• **WORK INSTRUCTION**:
Copy every line that contains the string "print" from the entries below.
BEGIN MATERIALS PROVIDED
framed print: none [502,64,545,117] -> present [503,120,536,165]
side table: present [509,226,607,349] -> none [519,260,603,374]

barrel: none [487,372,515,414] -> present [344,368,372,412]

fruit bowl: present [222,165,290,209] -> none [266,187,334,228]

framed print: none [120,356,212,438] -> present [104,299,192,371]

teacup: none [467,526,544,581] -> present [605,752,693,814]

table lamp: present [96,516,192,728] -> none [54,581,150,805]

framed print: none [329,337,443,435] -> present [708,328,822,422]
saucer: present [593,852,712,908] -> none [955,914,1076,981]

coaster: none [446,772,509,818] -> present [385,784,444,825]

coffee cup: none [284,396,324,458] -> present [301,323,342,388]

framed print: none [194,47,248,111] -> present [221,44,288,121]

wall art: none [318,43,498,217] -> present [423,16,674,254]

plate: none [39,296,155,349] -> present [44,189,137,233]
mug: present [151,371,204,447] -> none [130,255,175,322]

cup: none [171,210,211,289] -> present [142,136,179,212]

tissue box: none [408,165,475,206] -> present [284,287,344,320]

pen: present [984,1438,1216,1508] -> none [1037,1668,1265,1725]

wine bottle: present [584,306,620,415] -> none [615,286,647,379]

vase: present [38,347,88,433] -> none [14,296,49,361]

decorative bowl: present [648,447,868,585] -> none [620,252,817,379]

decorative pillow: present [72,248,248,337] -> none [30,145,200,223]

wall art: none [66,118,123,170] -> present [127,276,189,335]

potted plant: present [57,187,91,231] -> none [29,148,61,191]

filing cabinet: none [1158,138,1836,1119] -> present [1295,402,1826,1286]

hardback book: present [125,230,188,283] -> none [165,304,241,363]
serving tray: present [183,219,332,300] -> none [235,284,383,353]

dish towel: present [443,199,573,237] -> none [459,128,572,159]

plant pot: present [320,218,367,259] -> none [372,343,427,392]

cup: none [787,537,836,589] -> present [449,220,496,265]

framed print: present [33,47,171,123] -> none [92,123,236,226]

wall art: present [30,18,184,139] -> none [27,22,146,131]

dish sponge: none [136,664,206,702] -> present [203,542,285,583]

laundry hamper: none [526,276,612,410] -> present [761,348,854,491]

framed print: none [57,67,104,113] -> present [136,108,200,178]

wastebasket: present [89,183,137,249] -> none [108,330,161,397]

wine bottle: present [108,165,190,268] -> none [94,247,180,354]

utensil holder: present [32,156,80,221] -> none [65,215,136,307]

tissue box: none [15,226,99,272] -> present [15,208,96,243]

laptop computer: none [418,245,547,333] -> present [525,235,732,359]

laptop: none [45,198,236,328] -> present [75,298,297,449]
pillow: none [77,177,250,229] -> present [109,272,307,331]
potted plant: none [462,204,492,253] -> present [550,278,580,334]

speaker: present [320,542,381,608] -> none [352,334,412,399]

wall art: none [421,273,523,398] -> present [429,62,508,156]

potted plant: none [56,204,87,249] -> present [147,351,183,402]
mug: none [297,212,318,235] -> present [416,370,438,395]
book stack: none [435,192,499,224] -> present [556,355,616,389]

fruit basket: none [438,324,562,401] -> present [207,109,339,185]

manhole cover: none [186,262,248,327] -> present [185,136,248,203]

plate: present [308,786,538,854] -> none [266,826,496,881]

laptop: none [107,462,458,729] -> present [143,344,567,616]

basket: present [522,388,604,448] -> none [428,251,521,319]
END MATERIALS PROVIDED
• **ANSWER TO THE EXERCISE**:
framed print: none [502,64,545,117] -> present [503,120,536,165]
framed print: none [120,356,212,438] -> present [104,299,192,371]
framed print: none [329,337,443,435] -> present [708,328,822,422]
framed print: none [194,47,248,111] -> present [221,44,288,121]
framed print: present [33,47,171,123] -> none [92,123,236,226]
framed print: none [57,67,104,113] -> present [136,108,200,178]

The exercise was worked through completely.